* Work instructions *
Scan the data below. Pull out each line where "quarter" occurs.

* Supplied information *
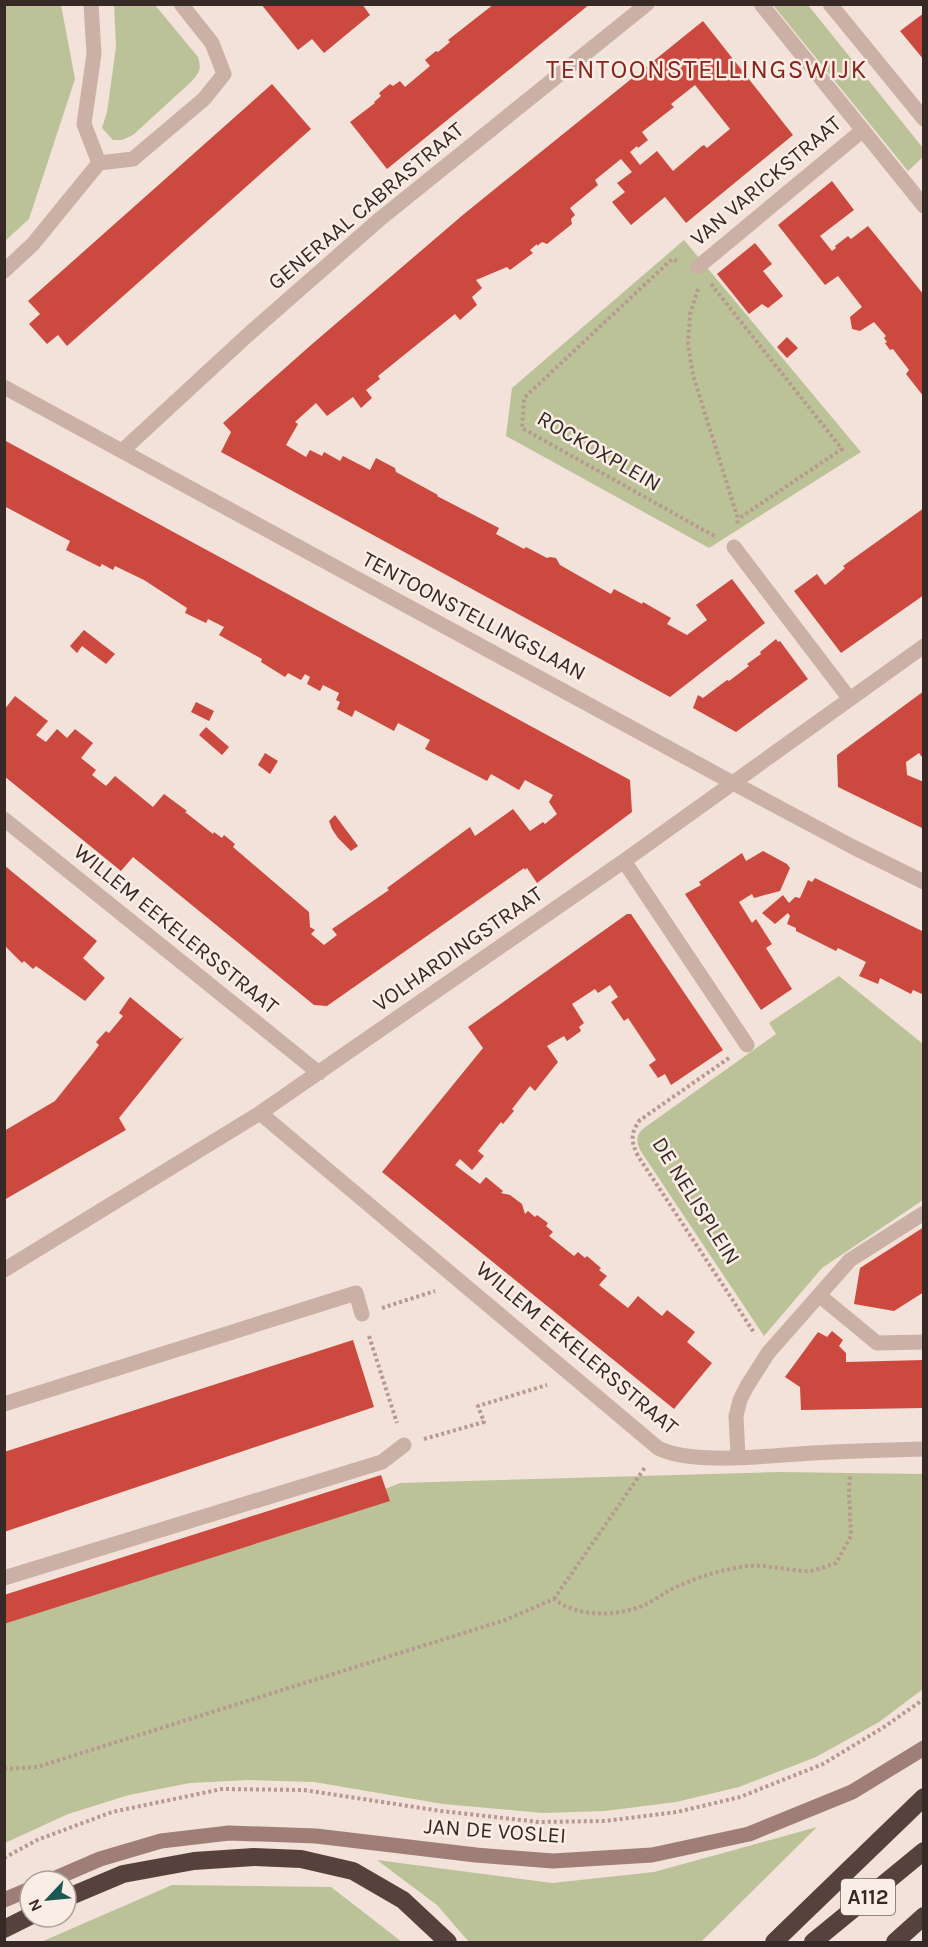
<svg xmlns="http://www.w3.org/2000/svg" width="928" height="1947" font-family="Karla,sans-serif">
<style>
.green{fill:#bbc298}
.building{fill:#cb493e;fill-rule:evenodd}
.lines{fill:none;stroke-linecap:round;stroke-linejoin:round}
.path{stroke:#b7998f;stroke-width:4;stroke-dasharray:3 3;stroke-linecap:butt}
.minor{stroke:#cbb0a5;stroke-width:15}
.tertiary{stroke:#cbb0a5;stroke-width:15}
.secondary{stroke:#9e7e76;stroke-width:15}
.motorway{stroke:#57413d;stroke-width:18}
.labels{text-anchor:middle;dominant-baseline:central;stroke-width:5;stroke-linejoin:round;paint-order:stroke}
.shield{fill:#faede5;stroke:#71645f;stroke-width:1.5}
.shield-label{font-size:21px;font-weight:bold;fill:#362926}
.street-label{font-size:22px;fill:#362926;stroke:#faede5}
.quarter-label{font-size:26px;letter-spacing:1.5px;fill:#88241c;stroke:#faede5}
</style>
<rect width="100%" height="100%" fill="#f2e2d9"/>
<path class="green" d="M5,4L61,5L75,79L29,219L5,241Z
M114,5H155L198,57C202,69 199,73 191,82L133,135L122,140H113L102,128L107,112L116,47Z
M773,5H808L923,148V157L908,171Z
M684,240L861,452L709,548L506,436L512,388Z
M839,976L923,1044V1200L822,1268L764,1336L642,1153C636,1144 635,1135 644,1128L776,1034L769,1023Z
M778,1472L923,1474V1689L879,1722L816,1757L739,1787L676,1802L605,1811L543,1813L443,1804L314,1782L248,1780L190,1783L129,1795L68,1814L5,1843L4,1624L389,1501L385,1489L400,1483Z
M817,1827L701,1942H469L437,1905L377,1860L552,1883L654,1872Z
M172,1885L331,1887L402,1942H41Z"/>
<path class="building" d="M261,4H362L370,15L324,53L312,39L298,50Z
M494,4H590L387,169L350,122L375,103L374,102L381,96L379,93L390,84L393,86L400,81L405,87L430,66L425,60L436,51L438,52L450,42L448,40Z
M924,13V60L900,31Z
M703,21L793,135L686,223L665,197L631,225L612,202L625,192L617,183L632,172L621,159L595,180L598,185L570,208L575,215L571,219L572,224L547,244L542,242L537,246V244L530,250L533,253L510,270L507,267L476,280L482,288L472,297L477,305L460,320L455,314L378,376L380,379L366,390L372,398L361,408L353,397L327,416L316,403L295,422L298,424L286,445L306,457L310,450L322,456L324,452L340,461L343,456L370,470L376,458L395,468L396,472L438,495L437,496L499,528L496,534L524,549L526,547L547,558L550,557L556,558L560,565L611,594L614,589L642,604L643,602L671,618L667,624L687,635L707,620L696,605L732,579L765,623L670,697L221,452L231,432L223,423L311,345L464,214ZM695,85L730,129L707,148L704,145L702,146L673,171L657,151L640,165L630,152L637,146L638,148L648,140L642,132L674,107L671,104Z
M272,84L311,129L67,346L58,335L47,344L29,324L40,314L28,301Z
M832,181L854,210L820,236L832,251L836,248L835,246L848,236L851,239L868,226L924,295V397L906,374L909,370L893,349L890,350L885,343L887,342L884,338L886,336L874,322L860,331L852,329L850,317L862,307L838,276L825,285L778,225Z
M755,243L772,264L763,271L783,296L768,308L762,304L749,314L717,274Z
M787,337L798,348L787,358L777,347Z
M4,440L630,780L632,812L537,883L527,868L525,870L524,868L327,1006L314,1005L133,857L121,871L4,776V710L15,696L48,721L36,735L46,742L57,729L67,738L75,729L93,743L81,758L96,770L92,775L106,786L115,776L153,807L164,794L187,811L185,812L213,834L214,832L222,838L224,835L235,844L233,847L309,912L310,927L315,930L311,934L324,945L337,935L332,929L389,890L387,888L470,827L475,836L513,809L530,831L543,822L545,824L557,814L549,802L553,795L525,780L519,790L491,774L487,781L425,749L430,740L398,723L394,731L355,710L352,717L337,709L340,702L336,700L339,693L323,685L320,691L307,684L310,677L305,674L301,680L288,673L285,677L261,662L262,659L219,635L224,627L208,619L206,623L185,613L187,608L144,580L115,566L113,570L102,564L100,567L66,550L70,541L4,506Z
M924,508V595L841,653L794,591L817,574L825,585L845,568L843,566Z
M84,630L115,654L106,664L82,646L77,653L70,646Z
M776,639L778,642L780,641L808,679L736,732L693,708L698,695L703,698L727,680L729,681L749,666L747,664L761,654L760,652Z
M924,691V756L922,757L919,753L906,762L907,775L924,782V829L838,787L837,755Z
M196,702L214,711L209,721L191,712Z
M206,727L229,747L222,755L199,735Z
M265,753L278,761L270,774L258,765Z
M335,815L358,846L351,851L338,838L332,829L329,821Z
M763,851L787,864L790,868L780,891L754,898L752,894L739,902L752,923L756,919L772,944L766,948L792,989L761,1010L685,894L701,885L699,882L742,853L746,861Z
M5,866L97,941L83,958L105,978L85,1001L36,966L33,969L24,961L22,963L5,946Z
M815,878L924,932V995L913,990L911,994L880,978L878,984L859,976L866,962L838,948L836,951L796,931V928L787,924L790,916L788,913L775,924L762,913L783,895L789,903L795,897L800,898L808,880L812,882Z
M627,914H631L723,1050L671,1085L665,1074L658,1078L649,1065L656,1060L628,1018L624,1021L611,1002L618,997L610,985L598,993L595,989L572,1004L584,1023L579,1027L581,1031L567,1041L564,1036L547,1046L558,1062L535,1091L530,1086L512,1109L514,1111L503,1124L501,1122L478,1151L484,1156L472,1170L460,1159L455,1165L480,1184L486,1177L503,1191L501,1193L510,1195L522,1204L525,1214L528,1211L535,1217L537,1215L548,1223L546,1226L553,1232L549,1236L574,1256L578,1252L585,1258L587,1256L601,1268L599,1270L607,1276L599,1285L628,1308L638,1296L662,1316L667,1310L695,1332L687,1342L712,1363L674,1409L382,1172L483,1048L468,1027Z
M130,997L181,1039L184,1037L119,1118L126,1130L4,1200V1131L55,1101L94,1052L99,1045L96,1042L106,1031L109,1033L123,1016L119,1013Z
M924,1227V1292L894,1311L854,1304L860,1268Z
M832,1331L843,1340L839,1346L846,1353V1362L924,1360V1408L801,1410L800,1387L785,1377L818,1332L827,1337Z
M353,1340L374,1407L4,1532V1452Z
M381,1475L390,1501L4,1624V1595Z"/>
<g class="lines">
<path class="path" d="M677,261L672,259L524,398L522,428L716,537
M711,284L842,449L738,519
M698,289L690,314L688,344L693,375L738,519L737,525
M729,1058L640,1120C630,1133 631,1142 638,1156L755,1334
M382,1308L435,1291
M369,1336L397,1423
M424,1439L484,1422L478,1406L547,1385
M554,1599L646,1466
M4,1769L37,1767L505,1620L554,1599C577,1617 615,1617 642,1606C652,1602 661,1595 670,1590C692,1579 716,1571 740,1567C762,1563 783,1570 805,1571C814,1572 826,1566 836,1563L851,1536L849,1492L850,1475
M4,1858L37,1840L112,1812L222,1789L304,1790L441,1811L539,1822L605,1821L677,1812L740,1797L823,1764L884,1727L924,1699"/>
<path class="minor" d="M99,163L133,159L204,99L224,74L212,43L181,4
M698,267L863,130
M4,271L33,244L99,163L84,124L94,54L91,4
M4,387L733,783L853,847L924,882
M122,451L251,332L380,219L647,4
M734,547L849,698
M4,819L319,1073
M624,861L747,1045
M260,1113L658,1448C694,1466 772,1455 813,1453C850,1451 887,1450 924,1449
M4,1270L260,1113L624,861L924,646
M820,1296L877,1343L924,1342
M4,1404L356,1293L362,1314
M738,1457L736,1416L740,1400L747,1386L768,1353L850,1260L924,1213
M4,1578L382,1462L404,1445"/>
<path class="tertiary" d="M761,4L924,206
M830,4L924,119"/>
<path class="secondary" d="M49,1881L100,1859L161,1841L229,1833L316,1836L476,1855L553,1861L652,1855L749,1834L852,1792L924,1748
M4,1900L30,1889"/>
<path class="motorway" d="M66,1898L123,1874L194,1861L254,1857L301,1859L353,1871L403,1900L448,1942
M4,1929L30,1916
M774,1942L924,1797
M813,1942L924,1851
M895,1942L924,1916"/>
</g>
<g class="labels">
<rect class="shield" x="841" y="1879" width="54" height="36" rx="4.5"/>
<g class="shield-label">
<text x="868" y="1897">A112</text>
</g>
<g class="street-label">
<text transform="translate(766 181) rotate(-40)">VAN VARICKSTRAAT</text>
<text transform="translate(366 206) rotate(-40)">GENERAAL CABRASTRAAT</text>
<text transform="translate(599 451) rotate(30)">ROCKOXPLEIN</text>
<text transform="translate(474 616) rotate(28)">TENTOONSTELLINGSLAAN</text>
<text transform="translate(176 929) rotate(39)">WILLEM EEKELERSSTRAAT</text>
<text transform="translate(458 949) rotate(-35)">VOLHARDINGSTRAAT</text>
<text transform="translate(696 1201) rotate(58)">DE NELISPLEIN</text>
<text transform="translate(577 1348) rotate(40)">WILLEM EEKELERSSTRAAT</text>
<text transform="translate(495 1831) rotate(4)">JAN DE VOSLEI</text>
</g>
<g class="quarter-label">
<text x="707" y="69">TENTOONSTELLINGSWIJK</text>
</g>
</g>
<rect width="928" height="1947" fill="none" stroke="#362926" stroke-width="12"/>
<g transform="translate(48 1899) rotate(244)"><circle r="28" fill="#faede5" stroke="#ac9f99" stroke-width="1.5"/>
<path d="M0-4.5L10 22L0 15L-10 22Z" fill="#1a5953"/>
<text y="-9" font-size="16" font-weight="bold" text-anchor="middle" fill="#362926">N</text>
</g>
</svg>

* Reply *
.quarter-label{font-size:26px;letter-spacing:1.5px;fill:#88241c;stroke:#faede5}
<g class="quarter-label">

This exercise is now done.